Podcast: Yoga & Beyond: The Yoga and Movement Science Podcast
I LOVE this podcast. I am so glad it exists!! Please listen!
Why I like this resource: Up until recently there hasn’t been that much research about yoga. Yes, there is some, but thankfully more and more as time goes on. Ariana Rabinovitch interviews experts in their fields about everything from the health of our hamstrings and feet to the problems with being hypermobile.
Blog: Daily Bandha
I used a couple of Dr. Ray Long’s books for the teacher training I led.
Why I like this resource: You need to have a pretty good grasp of the body to understand a lot of what he says, but when you practice some of his cues…wow! You can feel it!
iPhone app: Muscle & Bone Anatomy 3D
Knowledge is power.
Why I like this resource: As an instructor you can take a look at a muscle the night before a class and familiarize yourself with the origin and insertion to better cue a few poses. There are many muscles involved in each pose, but to be able to target a muscle or muscle group, and cue based on your knowledge, is elevating all around. There are also quizzes and videos.
As a curious yogi, the more you know about your body, the better.
YouTube: Physical Therapy Video
Two physical therapist who have hundreds of YouTube videos helping with everything from knee and back issues.
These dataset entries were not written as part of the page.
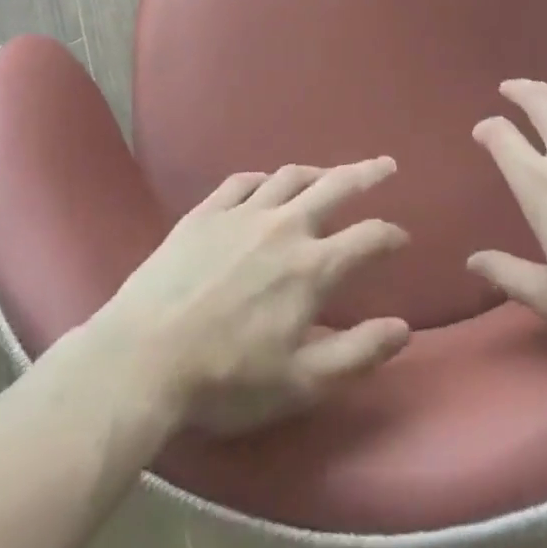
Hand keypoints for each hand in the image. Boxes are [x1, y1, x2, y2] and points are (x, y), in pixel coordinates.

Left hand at [90, 158, 411, 435]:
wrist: (143, 357)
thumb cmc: (226, 379)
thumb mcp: (300, 383)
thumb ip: (357, 353)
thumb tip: (403, 328)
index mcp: (311, 268)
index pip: (367, 238)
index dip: (390, 235)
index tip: (401, 237)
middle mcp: (283, 227)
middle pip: (335, 186)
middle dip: (366, 173)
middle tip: (386, 164)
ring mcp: (242, 213)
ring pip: (289, 177)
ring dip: (317, 171)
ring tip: (329, 172)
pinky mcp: (206, 212)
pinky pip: (242, 182)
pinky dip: (263, 179)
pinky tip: (266, 183)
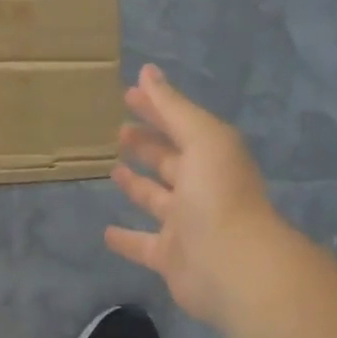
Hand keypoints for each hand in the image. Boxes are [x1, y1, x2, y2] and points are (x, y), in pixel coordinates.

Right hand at [106, 64, 281, 328]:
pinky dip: (126, 239)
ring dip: (136, 185)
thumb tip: (147, 72)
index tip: (128, 93)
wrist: (231, 265)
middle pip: (169, 161)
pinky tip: (105, 232)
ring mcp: (184, 224)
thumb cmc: (217, 194)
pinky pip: (142, 245)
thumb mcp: (201, 138)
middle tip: (119, 131)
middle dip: (147, 144)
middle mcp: (199, 188)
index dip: (156, 108)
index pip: (179, 125)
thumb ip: (172, 107)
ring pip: (155, 200)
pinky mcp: (169, 257)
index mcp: (211, 157)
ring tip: (113, 169)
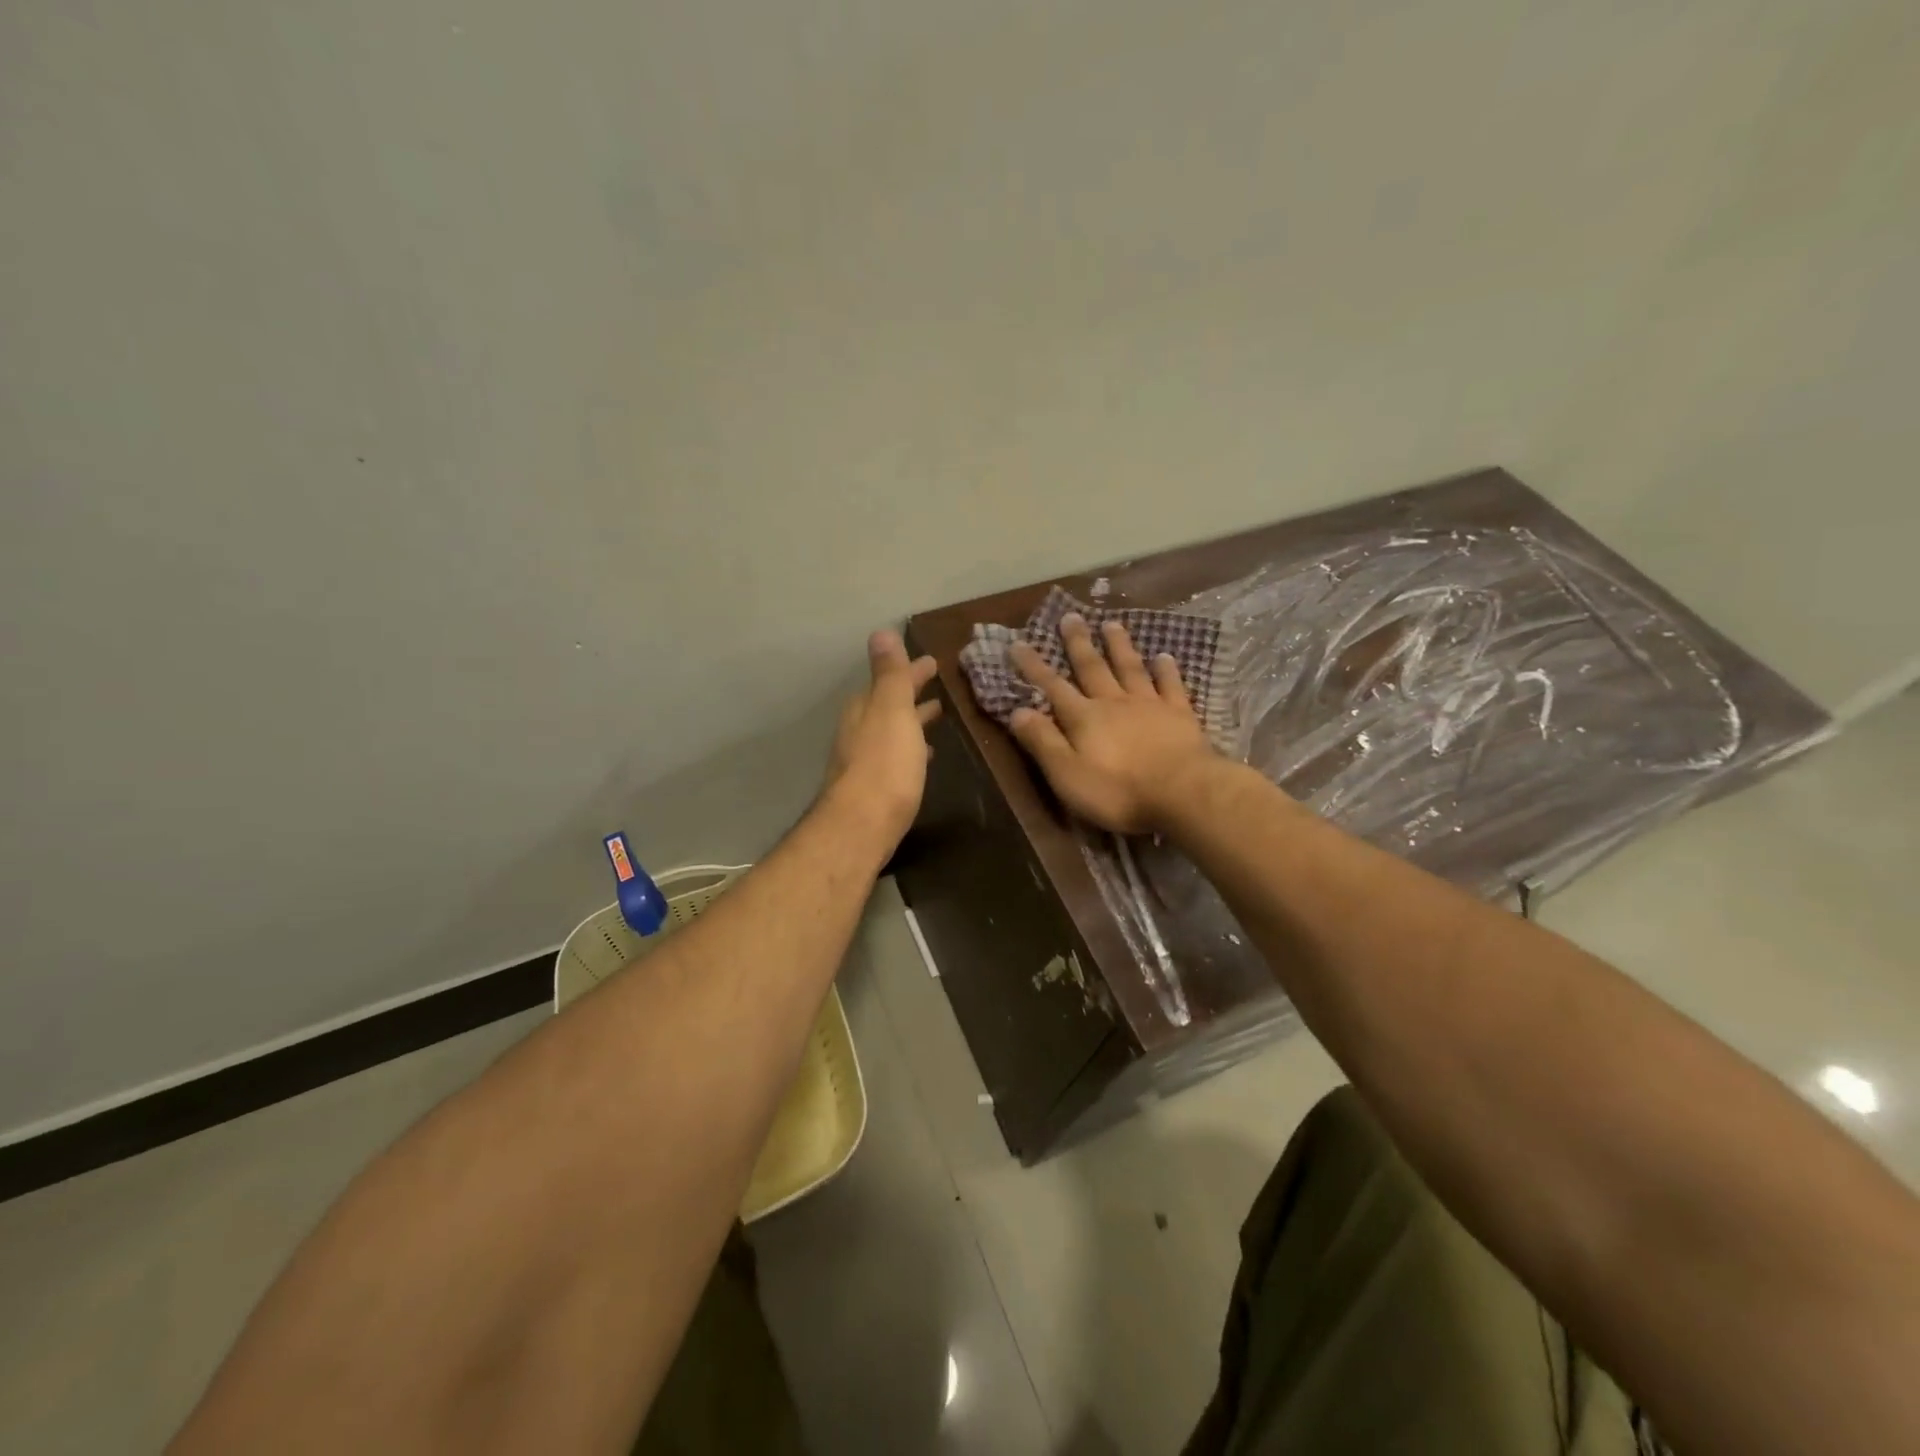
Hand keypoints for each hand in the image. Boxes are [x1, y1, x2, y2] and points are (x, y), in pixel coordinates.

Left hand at [822, 630, 942, 848]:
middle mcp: (859, 729)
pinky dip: (910, 748)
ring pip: (892, 730)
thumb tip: (881, 632)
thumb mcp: (892, 710)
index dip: (912, 670)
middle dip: (911, 693)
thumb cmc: (884, 764)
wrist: (862, 825)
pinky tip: (923, 757)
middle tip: (937, 686)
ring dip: (912, 720)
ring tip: (936, 716)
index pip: (890, 679)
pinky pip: (895, 755)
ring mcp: (863, 759)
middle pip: (889, 703)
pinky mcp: (873, 786)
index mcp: (866, 708)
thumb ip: (890, 674)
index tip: (933, 662)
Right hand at [1008, 615, 1214, 833]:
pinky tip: (1164, 657)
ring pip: (1130, 668)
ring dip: (1119, 646)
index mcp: (1083, 718)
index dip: (1033, 666)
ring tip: (1111, 623)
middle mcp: (1113, 702)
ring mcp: (1149, 705)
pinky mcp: (1180, 715)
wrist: (1182, 792)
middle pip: (1092, 668)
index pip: (1052, 687)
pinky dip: (1166, 670)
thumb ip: (1042, 741)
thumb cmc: (1118, 791)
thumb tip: (1017, 710)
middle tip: (1070, 616)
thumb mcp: (1067, 774)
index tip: (1018, 642)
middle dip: (1078, 643)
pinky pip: (1170, 686)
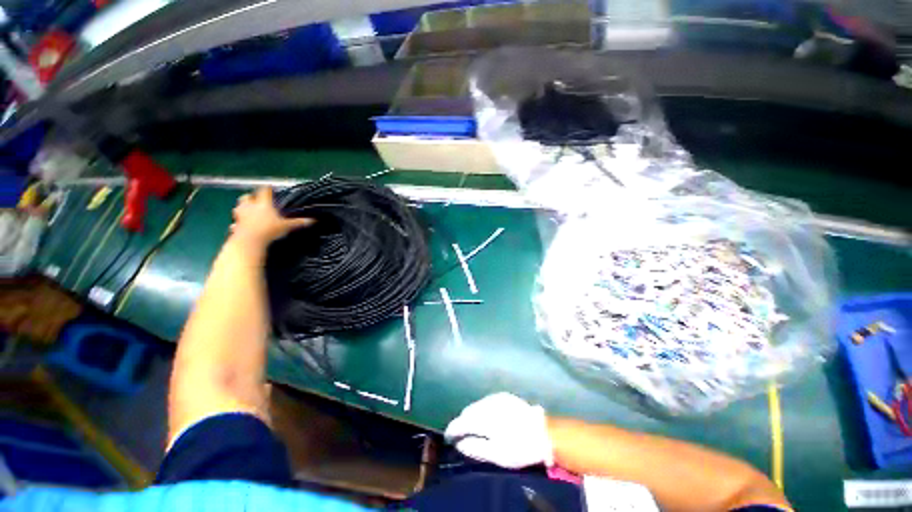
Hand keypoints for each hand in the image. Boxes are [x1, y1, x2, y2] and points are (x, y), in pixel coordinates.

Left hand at [230, 187, 312, 246]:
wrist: (250, 241)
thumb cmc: (269, 230)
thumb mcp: (287, 226)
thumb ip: (298, 222)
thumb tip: (313, 220)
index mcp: (263, 204)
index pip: (265, 191)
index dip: (268, 189)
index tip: (270, 188)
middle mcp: (250, 206)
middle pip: (247, 197)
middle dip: (251, 198)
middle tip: (257, 201)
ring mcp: (241, 215)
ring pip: (239, 207)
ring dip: (243, 208)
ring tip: (249, 212)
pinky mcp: (235, 225)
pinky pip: (236, 221)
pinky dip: (239, 223)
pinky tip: (242, 226)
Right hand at [444, 392, 552, 468]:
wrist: (543, 431)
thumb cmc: (519, 447)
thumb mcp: (496, 454)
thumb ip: (475, 447)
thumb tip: (459, 444)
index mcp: (483, 418)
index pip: (460, 422)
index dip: (452, 430)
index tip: (448, 438)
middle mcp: (486, 403)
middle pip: (467, 411)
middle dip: (462, 422)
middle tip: (461, 435)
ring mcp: (495, 397)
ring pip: (477, 405)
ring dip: (472, 414)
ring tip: (472, 426)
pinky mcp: (504, 395)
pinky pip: (486, 401)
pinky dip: (482, 409)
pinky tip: (486, 417)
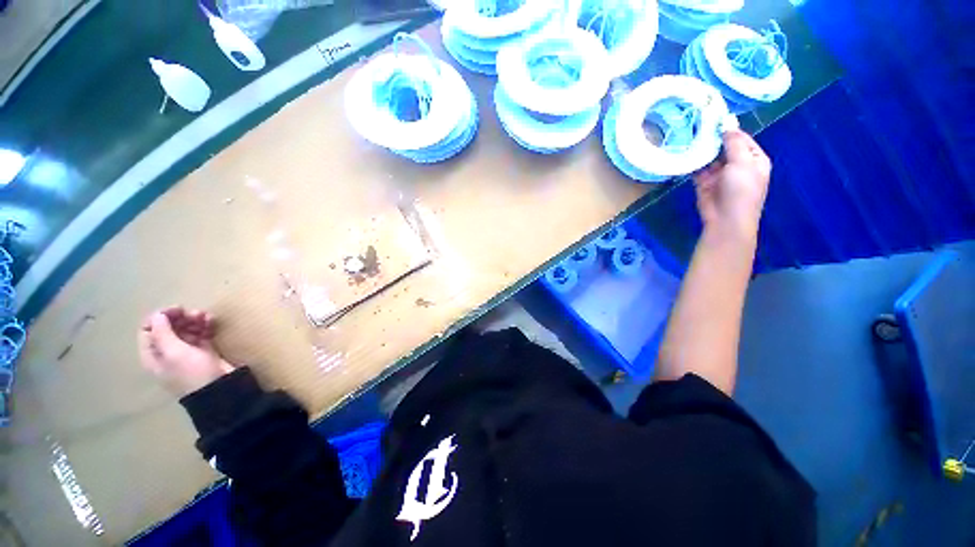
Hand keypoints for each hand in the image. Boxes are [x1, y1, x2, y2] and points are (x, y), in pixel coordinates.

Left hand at [138, 307, 233, 396]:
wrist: (219, 388)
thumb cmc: (191, 372)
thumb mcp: (174, 353)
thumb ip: (162, 332)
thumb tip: (157, 315)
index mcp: (153, 354)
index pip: (148, 330)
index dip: (159, 317)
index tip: (177, 310)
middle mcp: (167, 351)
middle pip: (168, 328)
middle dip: (181, 318)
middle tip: (196, 313)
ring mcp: (186, 351)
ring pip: (186, 329)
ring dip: (195, 320)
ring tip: (207, 316)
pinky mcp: (203, 350)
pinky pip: (201, 333)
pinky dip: (205, 325)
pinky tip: (212, 321)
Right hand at [694, 130, 771, 238]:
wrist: (726, 219)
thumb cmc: (741, 190)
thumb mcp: (743, 163)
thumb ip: (734, 143)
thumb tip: (727, 126)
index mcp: (754, 159)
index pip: (742, 139)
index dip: (729, 129)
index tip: (713, 119)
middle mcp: (738, 165)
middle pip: (725, 147)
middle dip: (713, 139)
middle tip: (697, 126)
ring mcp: (720, 175)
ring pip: (710, 158)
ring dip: (701, 150)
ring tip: (688, 137)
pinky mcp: (704, 183)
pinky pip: (698, 169)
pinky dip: (692, 163)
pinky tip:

Why I like this resource: When I first came across these guys I wasn’t so sure about them. But, after watching many of their videos, I realized they know what they are talking about. I like that there are two of them because you get to see and hear the opinions of both. I don’t always love the speed at which they do some of the exercises, but as I am learning in the last 10 years of my 20 plus years of teaching, there are benefits to doing exercises and poses differently. Keep in mind that physical therapist (as many other professionals) sometimes have different opinions about what’s best. While there’s a few videos I’ve watched that I may have a slightly different take on, overall, these guys are good…and funny.